Леля мужа хорошо знала, запах слышала в трубку, несмотря на фильтр телефонной станции, поэтому не поверила ни одному его слову. Она уже восемнадцать лет ему не верила, так что он не обращал на это внимания.
— Сан Саныч! — ворвался в кабинет Савчук. — Бертильон сегодня портрет Давыдовой составлял. Нужно срочно поднимать сводку, а именно — узнать все о деле Балашовой с Савеловской…
Каменев поморщился, отчего лицо его стало похожим на мятую фотографию Алена Делона.

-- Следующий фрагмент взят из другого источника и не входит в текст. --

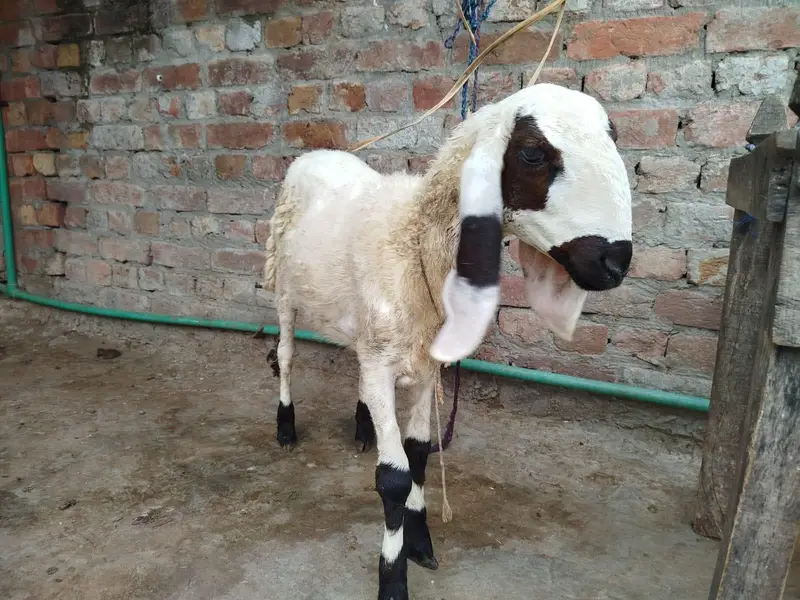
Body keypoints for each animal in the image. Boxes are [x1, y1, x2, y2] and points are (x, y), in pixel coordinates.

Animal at [262, 82, 632, 600]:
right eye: (532, 153)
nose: (616, 261)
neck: (415, 243)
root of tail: (318, 153)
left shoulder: (422, 362)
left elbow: (418, 455)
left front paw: (420, 543)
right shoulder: (386, 361)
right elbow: (394, 478)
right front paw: (393, 577)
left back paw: (362, 425)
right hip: (285, 290)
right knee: (287, 355)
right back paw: (286, 427)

— Игорек, — закурив, сказал он. — Ты знаешь, когда ты превратишься из стажера в человека?.. Когда ты войдешь сюда и скажешь: «Товарищ полковник! Я идентифицировал Давыдову путем сопоставления ее фотоизображения со словесным портретом гражданки, проходившей по делу Балашовой от тринадцатого сентября сего года в связи…» Понял?.. Или ты хочешь переложить эту бодягу на мои старческие плечи?!.
— Никак нет, не хочу, — заверил его стажер.
— Тогда пошел отсюда вон и действуй самостоятельно!
Как только стажер удалился, Каменев позвонил Вадиму Нежину по прозвищу Альтернатива, узнал о результатах футбольного матча. Потом они заговорили о Французе — совсем он, дескать, от коллектива отбился, два раза традиционные пельмени пропускал — не иначе, мол, с женой парижской не в ладах, вот и бесится. (Незадолго до этого у Ники Нежиной с Катей Илларионовой был, как выяснилось, похожий разговор; Катя звонила Французу и застала его якобы в расстроенных чувствах, и он даже вроде собирался съездить на днях в Париж — выяснить отношения с благоверной, которую, кстати, никто из друзей еще не видел).